Наконец, разрушая «картонную» картинку, на подмостки врывается сама жизнь: здоровенные овчарки вместе с Муму в шерстяном костюме. Печальному Тургеневу – Вертков, как и всегда, играет в безэмоциональной манере – в пару дан веселый дзанни, Арлекин. Племянница Актера Маша по прозвищу Муму – это бурлящая стихия, квинтэссенция жизни, которая перекрывает всю интеллигентскую выспренность театра. Мария Смольникова, как, впрочем, и Алексей Вертков (Крымовым найден новый невероятный дуэт), берет зал сразу. Это роль травести. Но уже через минуту наивно отождествляешь актрису и персонажа, видишь перед собой настоящего ребенка, настолько сильно преображение.

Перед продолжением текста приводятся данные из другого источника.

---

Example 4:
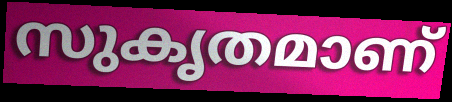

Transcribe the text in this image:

സുകൃതമാണ്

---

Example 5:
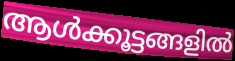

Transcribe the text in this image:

ആൾക്കൂട്ടങ്ങളിൽ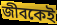
জীবকেইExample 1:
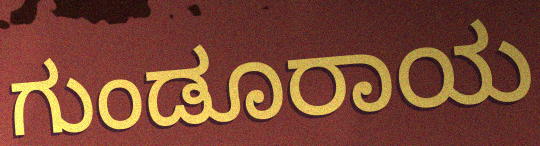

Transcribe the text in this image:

ಗುಂಡೂರಾಯ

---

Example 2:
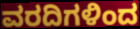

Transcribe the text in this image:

ವರದಿಗಳಿಂದ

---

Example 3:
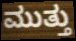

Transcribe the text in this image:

ಮುತ್ತು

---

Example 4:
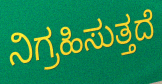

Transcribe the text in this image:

ನಿಗ್ರಹಿಸುತ್ತದೆ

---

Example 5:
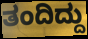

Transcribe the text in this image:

ತಂದಿದ್ದುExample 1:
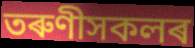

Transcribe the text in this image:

তৰুণীসকলৰ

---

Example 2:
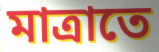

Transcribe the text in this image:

মাত্ৰাতে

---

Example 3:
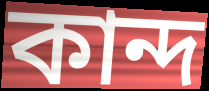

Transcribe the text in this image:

কান্দ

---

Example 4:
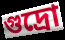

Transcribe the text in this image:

গুদ্ৰো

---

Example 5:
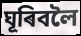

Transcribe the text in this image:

ঘূৰিবলৈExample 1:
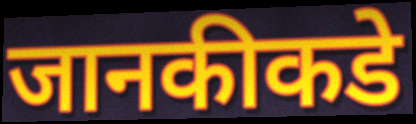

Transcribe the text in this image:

जानकीकडे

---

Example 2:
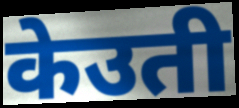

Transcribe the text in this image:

केउती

Ни на секунду нет выпадения из роли. Смольникова без пяти минут гениально строит роль на портрете наблюдений. Современная девочка лет семи, уникум (не вылезает из планшета, гаджет суют ей, как раньше от детей отбояривались конфетами), напичкана всевозможными знаниями до отказа, очень спешит ими поделиться и в то же время страшно нервна, избалованна, невоздержанна, жадна до внимания взрослых, но быстро теряет ко всему интерес. До боли узнаваемое, но, конечно, и абсолютно гротесковое, нежно-взрывное сочетание жуткой, невыносимой егозливости, которая все крушит на своем пути (хватает-бросает-огрызается), и ангельской наивности, доброты и открытости врезается в зрительское сердце. И публика, как в живого ребенка, влюбляется в эту искрящуюся жаждой жизни нелепую девочку в толстых колготках. Она, кстати, тоже хочет быть большой актрисой и даже учится в театральной школе, поэтому и пришла с дядей на репетицию.

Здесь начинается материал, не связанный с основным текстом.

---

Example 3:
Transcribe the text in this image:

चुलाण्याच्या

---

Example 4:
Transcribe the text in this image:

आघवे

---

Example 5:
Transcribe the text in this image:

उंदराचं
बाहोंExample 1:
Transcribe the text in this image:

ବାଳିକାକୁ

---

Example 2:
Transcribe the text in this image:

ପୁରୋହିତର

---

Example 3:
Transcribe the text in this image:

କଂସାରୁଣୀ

Публика влюбляется так, что резкий рывок обратно от реального сюжета к условному повествованию, когда Маша проваливается в люк на глазах у «взрослых», как безвинная жертва, действительно страшен. «Муму. Всем жертвам любви» – такую надпись на одном из памятников, оказывается, придумали однажды поклонники.
Но столь же страшно и кукольно-мираклевое похоронное шествие, что внезапно выходит с галерки под надрывный плач помрежа. Где жизнь, а где театр? Каково наше амплуа? Кажется, для Крымова это настоящая исповедь и, быть может, покаяние: фанатичная увлеченность театром опасно перекрывает жизнь и часто – с трагическим исходом. И в обратную сторону: жизнь никогда не дает искусству воспарить до божественных высот. Неразрешимый конфликт.